Dat het OM de enquêteprocedure als effectief middel (wederom) in het vizier heeft, is de afgelopen maanden concreet duidelijk geworden. Afgelopen zomer liet IT-concern Centric – een belangrijke dienstverlener voor de overheid – weten dat het OM een vooronderzoek was gestart om te bepalen of er voldoende grond was om een enquête door de Ondernemingskamer te laten verzoeken naar de gang van zaken bij het bedrijf en het bestuur. Hoewel de in strafrechtelijke onderzoeken en andere procedures tegen zijn ex-partner verwikkelde Sanderink was afgetreden als bestuursvoorzitter van Centric, maakte het bedrijf in oktober bekend dat Sanderink weer als bestuursvoorzitter aan het roer stond. Dat schoot bij het OM in het verkeerde keelgat. Na een vergeefse laatste waarschuwing van het OM, stapt deze naar de Ondernemingskamer. De Ondernemingskamer windt er vervolgens geen doekjes om en wijst het verzoek van het OM op 3 november 2022 toe. Op diezelfde dag maakt Centric ook op de eigen website bekend welke onmiddellijke voorzieningen zijn getroffen: bestuursvoorzitter Sanderink wordt geschorst, zijn aandelen worden onder beheer gesteld en tijdelijke bestuurders worden aangesteld.
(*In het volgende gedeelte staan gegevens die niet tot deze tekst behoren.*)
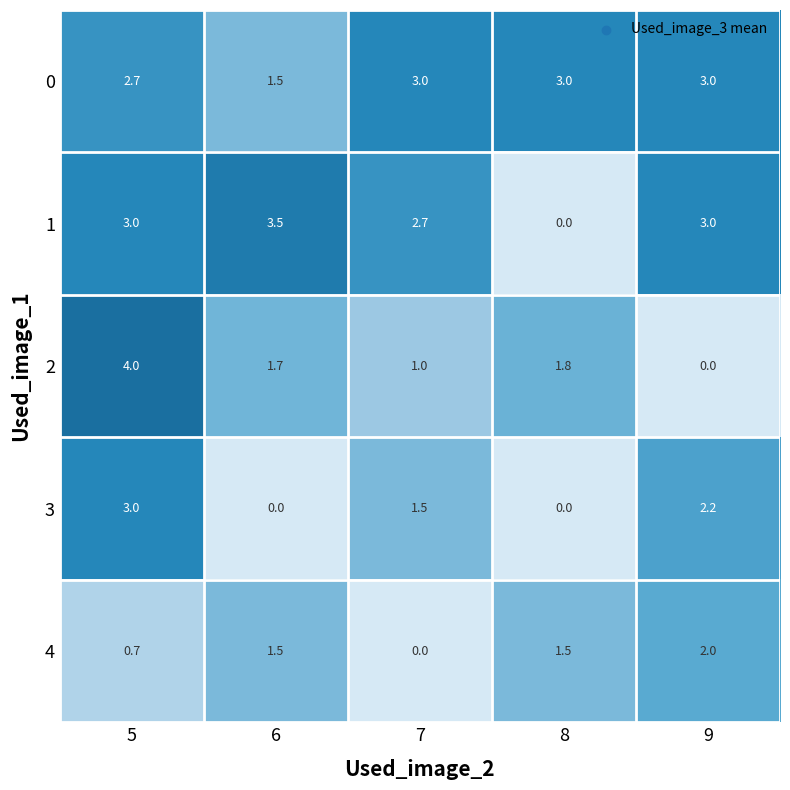

Which category has the highest value in the 4 series?

9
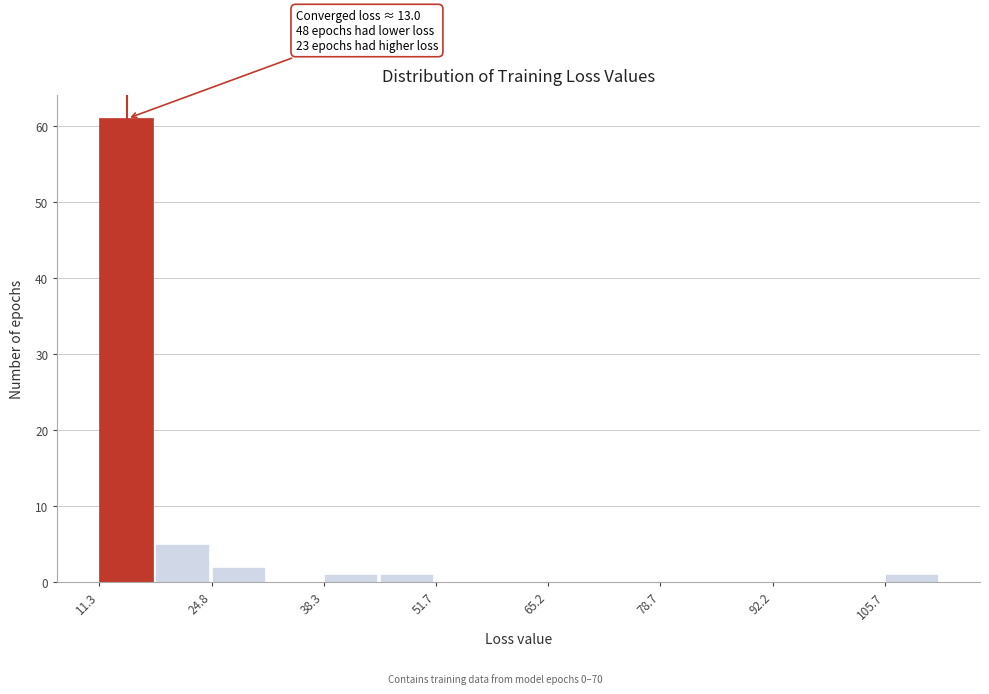

Read against the x-axis, roughly where is the centre of the tallest bar?

14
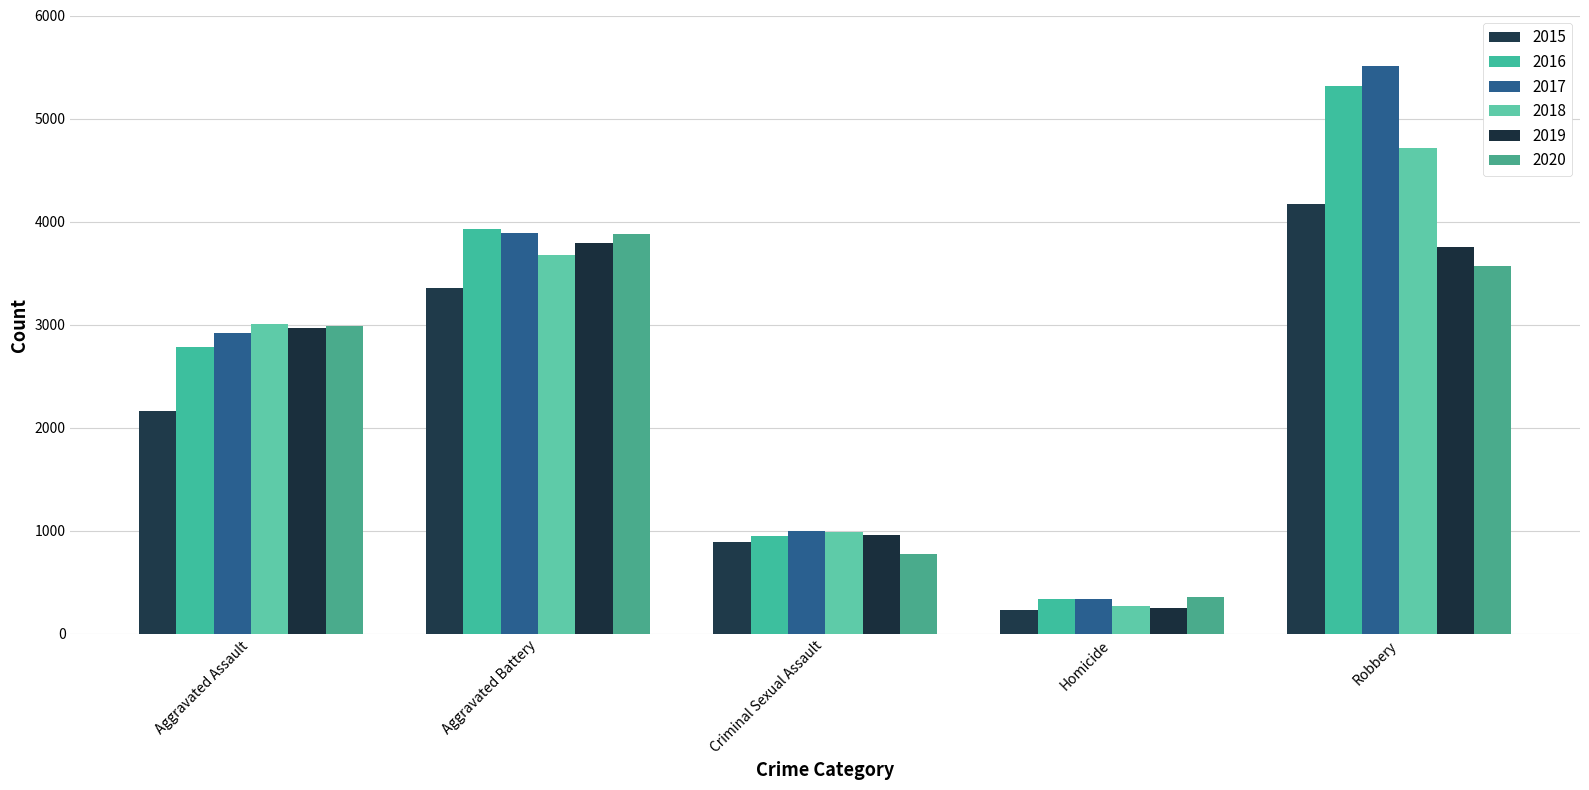

How many data points in 2017 are less than 2923?

2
Uit de inmiddels gepubliceerde uitspraak blijkt waarom de Ondernemingskamer deze ingrijpende beslissing heeft genomen. Kortgezegd zijn de negatieve publiciteit rondom de persoon van Sanderink en de procedures tussen hem en zijn ex-partner volgens de Ondernemingskamer schadelijk voor de continuïteit van Centric. Ook klanten blijken zich te hebben teruggetrokken of overwegen dat te doen. Het feit dat Centric beslag heeft gelegd in het kader van die procedures speelt daarin een grote rol. Dat geldt ook voor het gedrag van Sanderink, die aanvankelijk terugtrad als bestuursvoorzitter, maar zichzelf niet lang daarna weer terug in het zadel hielp ondanks de negatieve adviezen: “Uit deze gang van zaken blijkt dat het bestuur van Centric niet in staat is gebleken om voldoende zelfstandig en onafhankelijk te opereren en dat daarbij het belang van Centric en de door haar gedreven onderneming onvoldoende gescheiden wordt gehouden van de privé belangen van [B]. Dit heeft geleid tot grote onrust en onvrede onder het personeel, de klanten en de zakelijk dienstverleners van Centric.” De overige verzoeken zullen op een nog nader te bepalen datum worden behandeld door de Ondernemingskamer.

Deze (voorlopig) succesvolle inzet van de enquêteprocedure zal voor het OM ongetwijfeld naar meer smaken. Een gewaarschuwd mens telt voor twee. Wij blijven de ontwikkelingen in ieder geval volgen.